CEO churn on the rise

Feb 09 2006 by Brian Amble Print This Article

After a one-year lull in 2003, CEO turnover among the top 200 largest U.S. corporations rose in 2004 and 2005, with many departing bosses receiving generous 'golden goodbyes'.

Sixteen per cent of these 200 largest U.S. companies have a new CEO this year, as compared to 17 per cent in 2004 and eight per cent in 2003, according to executive compensation consultants, Steven Hall & Partners.

The historic high for departures was set in 2000 when one out of every five CEOs - 21 per cent - left or lost their jobs.

Steven Hall Partners' analysis also shows that half of the 16 CEOs who departed in 2005 from the top 100 companies received separation payments, with two who resigned under pressure from their boards receiving some of the highest cash payments.

Phillip Purcell, former CEO of Morgan Stanley, is unlikely to be complaining about receiving almost $44 million in cash, while Carly Fiorina, former CEO of Hewlett Packard, was paid $14 million.

In addition, both receive pensions, with Mr. Purcell's supplemented by $500,000 per annum in benefits and charitable donations to be made in his name.

Awards such as these are often questioned as pay for non-performance
"Fortunately, these two severance packages were the exception, not the rule in 2005, but they certainly captured the headlines. Awards such as these are often questioned as pay for non-performance," said Steven Hall, Managing Director of Steven Hall & Partners.

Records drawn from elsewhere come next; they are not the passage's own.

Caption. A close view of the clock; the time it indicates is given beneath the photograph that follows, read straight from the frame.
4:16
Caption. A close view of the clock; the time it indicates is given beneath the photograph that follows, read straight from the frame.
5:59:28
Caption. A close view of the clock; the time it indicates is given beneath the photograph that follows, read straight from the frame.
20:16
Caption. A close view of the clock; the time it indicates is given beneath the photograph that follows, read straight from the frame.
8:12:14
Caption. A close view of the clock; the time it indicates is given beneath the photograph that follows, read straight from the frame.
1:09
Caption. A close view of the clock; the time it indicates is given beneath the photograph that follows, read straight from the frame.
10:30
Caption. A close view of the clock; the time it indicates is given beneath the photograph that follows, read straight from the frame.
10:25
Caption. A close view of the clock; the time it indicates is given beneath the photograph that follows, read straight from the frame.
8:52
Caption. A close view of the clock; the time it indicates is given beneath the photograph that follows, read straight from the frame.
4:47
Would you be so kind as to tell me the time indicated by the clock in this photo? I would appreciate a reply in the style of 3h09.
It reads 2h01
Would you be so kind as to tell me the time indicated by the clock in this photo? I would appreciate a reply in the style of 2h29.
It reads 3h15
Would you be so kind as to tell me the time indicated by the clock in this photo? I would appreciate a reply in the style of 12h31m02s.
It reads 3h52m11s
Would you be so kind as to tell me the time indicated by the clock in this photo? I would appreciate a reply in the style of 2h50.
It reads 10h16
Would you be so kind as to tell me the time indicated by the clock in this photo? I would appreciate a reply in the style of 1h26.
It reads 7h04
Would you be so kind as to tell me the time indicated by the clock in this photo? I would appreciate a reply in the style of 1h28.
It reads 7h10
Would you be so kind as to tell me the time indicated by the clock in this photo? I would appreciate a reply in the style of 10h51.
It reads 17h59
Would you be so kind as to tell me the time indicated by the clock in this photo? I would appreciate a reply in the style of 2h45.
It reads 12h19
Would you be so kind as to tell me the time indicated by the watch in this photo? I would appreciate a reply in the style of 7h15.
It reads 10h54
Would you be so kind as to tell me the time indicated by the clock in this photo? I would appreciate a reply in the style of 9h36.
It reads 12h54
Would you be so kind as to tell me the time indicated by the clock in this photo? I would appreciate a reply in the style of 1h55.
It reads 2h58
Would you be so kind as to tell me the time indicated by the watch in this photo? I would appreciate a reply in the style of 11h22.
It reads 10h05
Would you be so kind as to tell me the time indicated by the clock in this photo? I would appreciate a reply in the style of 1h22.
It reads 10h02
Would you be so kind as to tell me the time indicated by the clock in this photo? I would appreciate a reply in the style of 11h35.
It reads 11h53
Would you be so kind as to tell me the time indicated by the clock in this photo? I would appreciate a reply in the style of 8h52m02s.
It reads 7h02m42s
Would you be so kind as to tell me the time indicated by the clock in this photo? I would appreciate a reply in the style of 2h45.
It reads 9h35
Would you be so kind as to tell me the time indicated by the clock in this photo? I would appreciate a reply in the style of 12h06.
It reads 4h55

"Going forward, the cost of packages like the one received by Carly Fiorina pursuant to her hiring employment contract with Hewlett Packard will be disclosed up-front under the proposed Securities and Exchange Commission (SEC) rules and no longer catch shareholders unaware."

However, a few companies such as Coca-Cola, Union Pacific, EDS and American Electric Power, as well as Hewlett Packard, have now adopted policies requiring shareholder approval of senior executive severance that exceeds 2.99 times the sum of the executive's annual base salary and bonus.

According to Mr. Hall, such policies should serve in the future to discourage payments such as the package granted to the departing Mr. Purcell by his friendly board.

Five other executives in the Steven Hall & Partners study who left their CEO positions in 2005 are also being compensated, but for undertaking additional duties.

Kent B. Foster, former CEO of Ingram Micro, became the company's non-executive Chairman of the Board and received $7.6 million in cash and stock, the largest disclosed payout in this group.

Former Exxon Mobil CEO Lee Raymond, who led his company to new heights, has a one-year transitional agreement pursuant to which he has additional responsibilities, and is the most highly compensated over the long term. In addition to $1 million in cash, he will receive a pension stream with a present value of an astonishing $81.3 million.

While other CEOs may receive similar pension benefits, Exxon Mobil is one of the few to fully disclose the present value of its pension benefits in its proxy. Exxon's disclosure conforms to pending enhanced SEC disclosure requirements.

Among the other retired CEOs who are fulfilling additional duties is Craig Barrett of Intel, who received $610,000 in his separation agreement.

While neither Raymond Gilmartin of Merck, nor Alan Lacy of Sears Roebuck, received any separation payments, both continue to be compensated for duties pursuant to their respective agreements.

Mr. Gilmartin will receive $1.6 million in salary and be eligible to receive annual bonuses, while Mr. Lacy continues to receive a salary, bonus and equity awards in his role as Vice Chairman of the Board.

Departing CEOs, for whom no cash payouts were disclosed as of December 31, 2005, were Harry Stonecipher of Boeing; Maurice Greenberg of AIG; J.T. Battenberg III of Delphi; Robert O'Connell of Mass. Mutual Life Insurance; and Robert L. Tillman of Lowes.

Each of these departures represents a different situation, including forced resignation, planned retirement, and change in control.

The other CEO transitions among the top 100 companies in 2005 resulted from M&A transactions. David Dorman left his CEO position with AT&T following its merger with SBC, receiving $10 million in cash and a consulting agreement spanning three years, during which time he will be paid $10 million in stock.

When Timothy Donahue left his CEO position of Nextel Communications and was named Chairman of Sprint Nextel, the company created by the merger, Gary Forsee, formerly CEO of Sprint, became the CEO of the combined company.